Chapter Fourteen

This was another chapter that didn’t really change much in the revision process.  A large part of this chapter comes from my personal experiences camping as a child.  It’s not that I was particularly awful at it.  Just mostly.  I was never a Boy Scout, and I hiked mainly because everybody else was doing it.  When it came to putting on a backpack and trudging up a hill (basically what hiking boils down to), it seemed like something I ought to enjoy, so I did it.  And I certainly liked talking about it after it was done–kind of like a war wound I could discuss with other people.

“See that big mountain there?  I climbed it.”

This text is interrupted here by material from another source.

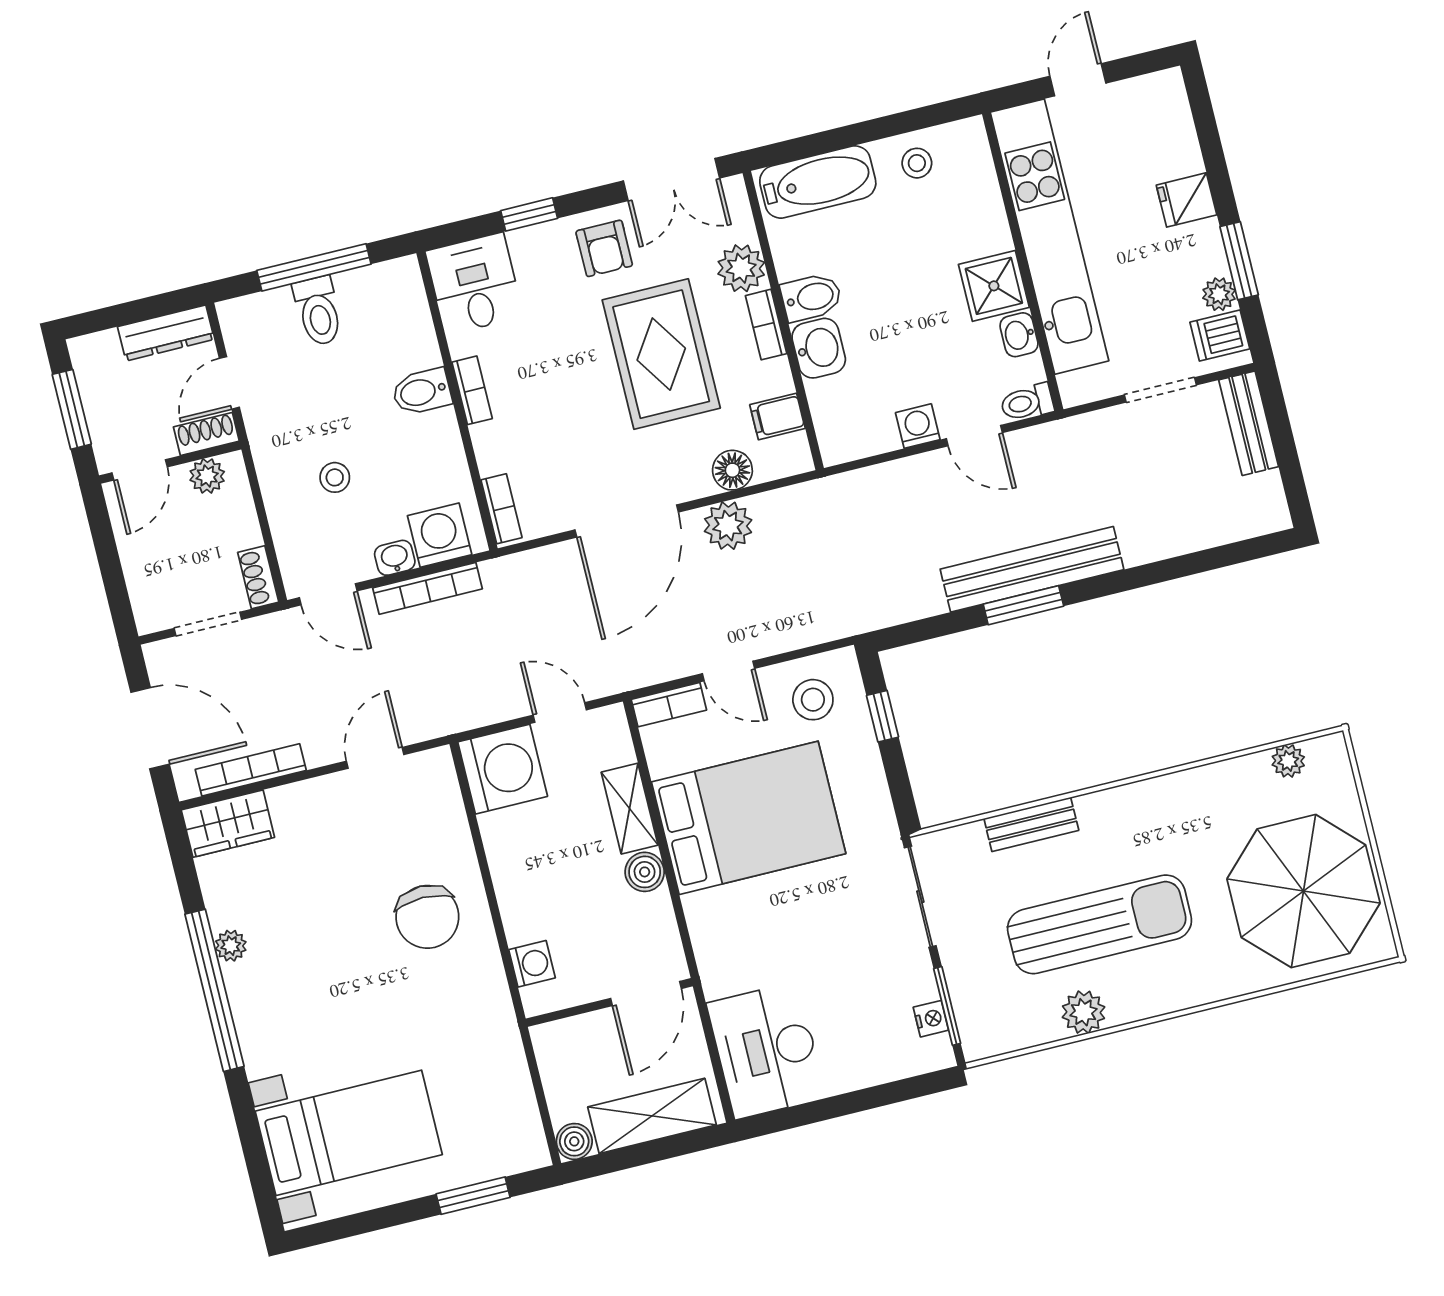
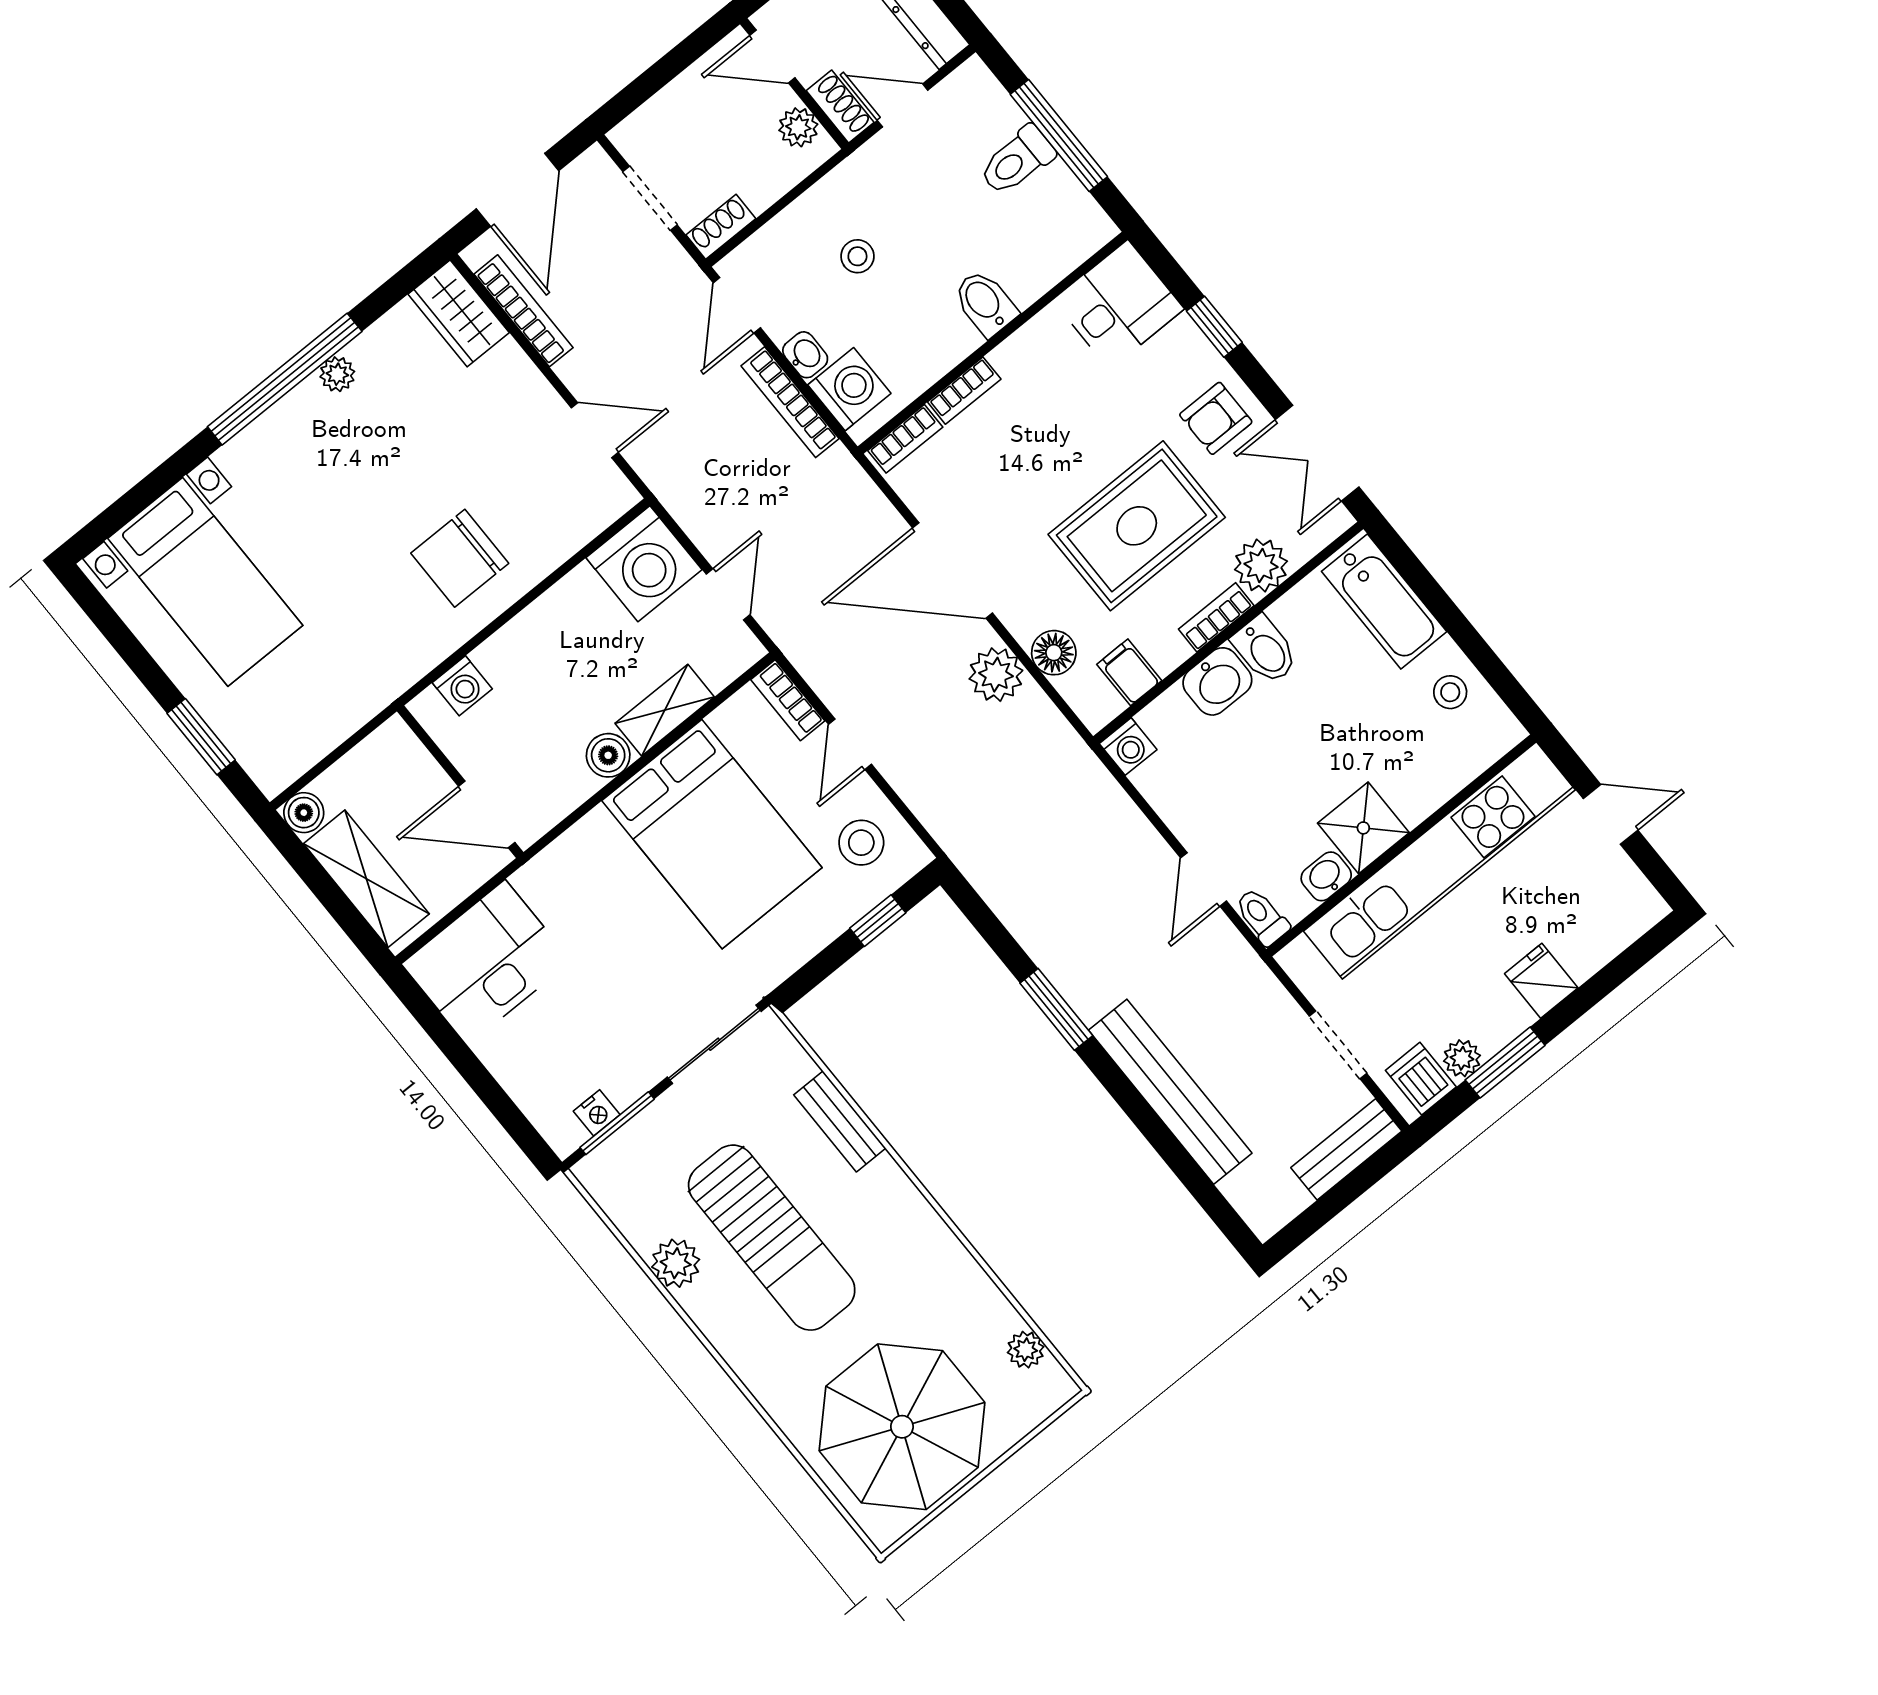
bookcase: (472, 390) -> (964, 391), moved
washing machine: (918, 426) -> (1128, 747), moved, turned 90
bench: (1032, 569) -> (1170, 1092), moved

But I hated climbing it while I was actually doing it.  If I had been put in Buttersby’s situation here, I’m sure I would have ended up on the wrong end of some fangs in next to no time.  I would have been just as incapable of building a shelter–and I even have opposable thumbs to help me.  There’s this show on the Discovery Channel (Man vs. Wild) where they have a man go into some remote place and rough it for a week or so.  I watch it with a sort of morbid fascination–the same feelings I watch Dirty Jobs with.  There are things in life that I honestly hope I never have to do.  I work in a library and I write books.  I like being outdoors now and then, but I don’t like the thought of being too far from civilization.  And now you know something about me that you didn’t before.

So why did I put Buttersby into this situation?  I think some of it was that I could put her in a conflict where I could think about how I would handle it.  Sometimes I like to explore vicariously–by putting my characters into situations and then seeing what happens.  That’s what happened to poor Buttersby in this scene.